Seandainya broken happy ending

11.9K 500 80
                                    

Baca sampai habis!

Hallo, ini bukan ekstra part atau apa pun, ya. Di sini aku mau ajak kalian kembali berandai-andai. Aku kangen sama Gibran :")

Sumpah ya aku sayang banget sama Gibran. Mungkin karena proses penulisannya pun terlalu berkesan buat aku. Makanya aku suka sedih kalau cerita-ceritaku ditiru karena mereka enggak tau gimana susahnya nulis cerita ini dulu; di mana aku benar-benar baru mulai menulis cerita dengan genre berbeda. Apalagi kalau adegan yang ditiru itu bukan yang biasa dialami banyak orang :")

Jadi, untuk mengobati rasa kangenku sama temenku yang hari ini ulang tahun, Gibran, si kembar, pembaca lamaku, juga kalian yang baru aja mampir, aku mau nulis satu part yang isinya tentang "Seandainya Broken happy ending."

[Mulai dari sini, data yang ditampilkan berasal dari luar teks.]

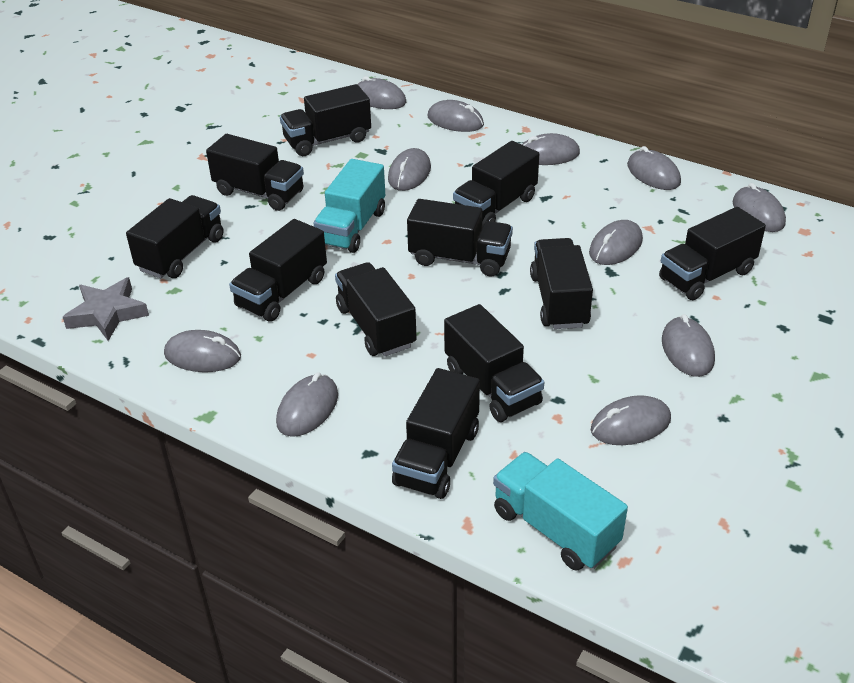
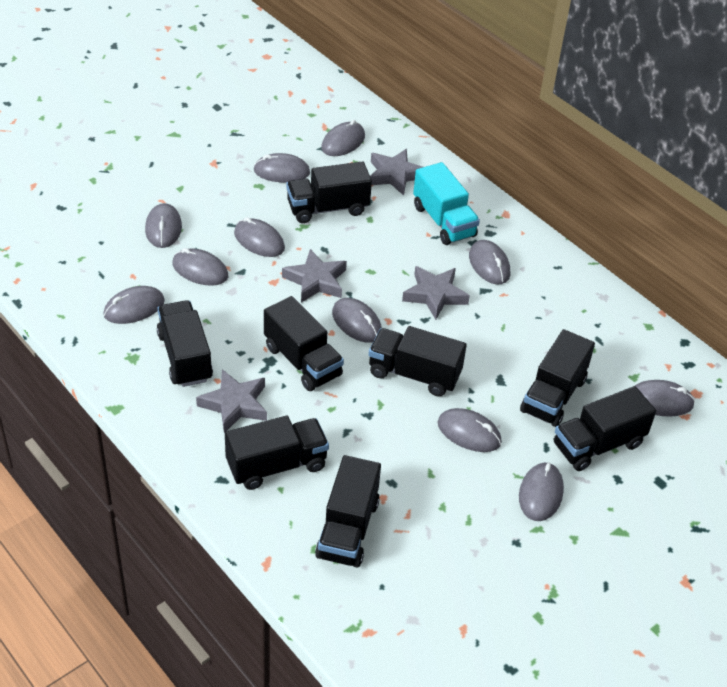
black truck: [126,195,223,278] [206,134,304,211] [229,219,327,322] [280,84,371,156] [335,262,417,357] [392,368,480,499] [407,199,513,276] [444,304,544,422] [453,141,539,228] [530,238,593,329] [659,207,766,300] = 11 -> [157,300,213,387] [225,416,329,490] [264,296,344,391] [286,162,372,223] [315,455,381,567] [369,326,467,397] [520,329,595,427] [554,386,656,471] = 8
grey star: [63,277,149,341] = 1 -> [196,369,267,433] [282,249,347,303] [370,149,422,195] [402,266,470,320] = 4
turquoise truck: [314,159,385,253] [493,452,628,571] = 2 -> [413,162,480,245] = 1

Aku kembali menghilang setelah ini. Sampai ketemu bulan depan! 😘

Selamat membaca 😊

💔💔💔

Seandainya kebenaran tak menuntunnya pada sebuah kehilangan, mungkin sampai saat ini Aura tetap tertahan dalam penantian tanpa kepastian.

Dan seumpama sosok Gibran tak pernah Tuhan kirim untuk menjadi teman hidupnya, boleh jadi hingga detik ini Aura tidak akan pernah mengerti arti mencintai yang sesungguhnya, atau sekadar menemukan hikmah di balik kehilangan.

Aura perempuan yang beruntung. Kehilangan Raka diganti Tuhan dengan kebahagiaan yang luar biasa.

Lihatlah putri kecilnya yang kini berlarian bersama si kembar. Gia namanya. Nama sederhana itu tercetus dari gabungan namanya juga Gibran. Gibran-Aura.

"Mama Om Alan nakal!" Gadis itu berlari kecil ke arah sang mama, berusaha meloloskan diri dari kejaran Arkan dan Arlan. Mereka berdua terus mengusilinya. Rambut Gia yang semula terkepang rapi, tahu-tahu sudah berantakan.

"Dek, ah, diusilin terus ponakannya. Masukin lagi ke rahim Bunda nih!" Gibran misuh-misuh melihat putri kesayangannya diperlakukan seperti itu.

Kontan Arkan dan Arlan tergelak mendengar pernyataan Gibran. Keponakan mereka terlalu menggemaskan, enak untuk dijahili. Jika Arkan senang menggelitik Gia, Arlan justru hobi memainkan pipi gembul anak itu.

Melihat dua adiknya tertawa, Gibran semakin sebal saja. Si kembar memang begitu, ada saja ide untuk membuat Gia menangis.

"Udah, Gibran. Biarin aja, lagian Gia juga enggak diapa-apain kok," kata Aura menenangkan.

"Tapi, Aur ... Arkan sama Arlan tuh ngeselin banget." Gibran menyahuti dengan bibir mengerucut. Luntur sudah wibawa lelaki itu di depan putrinya. Gibran masih orang yang sama dengan beberapa tahun silam, laki-laki manja. Bedanya, Gibran saat ini memiliki tubuh yang lebih atletis dibanding dulu.

Aura mengangkat sebelah tangan, lalu mencubit bibir kemerahan suaminya. Sudah memiliki satu anak, tetapi masih saja bersikap demikian. Gibran marah saat adik-adiknya mengusili Gia, padahal dulu ia juga sering menjahili Arkan dan Arlan. Bahkan pernah suatu ketika Arlan dililitnya dengan kain——hanya menyisakan bagian kepala——lalu dibiarkan menangis di ayunan taman belakang rumah mereka. Arkan diperlakukan lebih sadis lagi. Karena anak itu mengganggu Gibran ketika sedang makan, Gibran tak segan-segan menuangkan kecap pada kepala Arkan. Alhasil, rambut hitam yang selalu dijaganya berubah lengket.

"Aa, Adek, makan dulu sini."

Mereka kompak menoleh ke sumber suara dan mendapati sang bunda sudah berdiri tak jauh dari mereka. Meskipun tak muda lagi, tetapi Inka masih tampak segar. Begitu juga suaminya. Devan banyak berubah setelah putra pertamanya berhasil meloloskan diri dari penyakit mengerikan itu. Ia tak lagi kasar dan suka main tangan. Bahkan, caranya membesarkan Arkan dan Arlan jauh berbeda dengan Gibran dulu.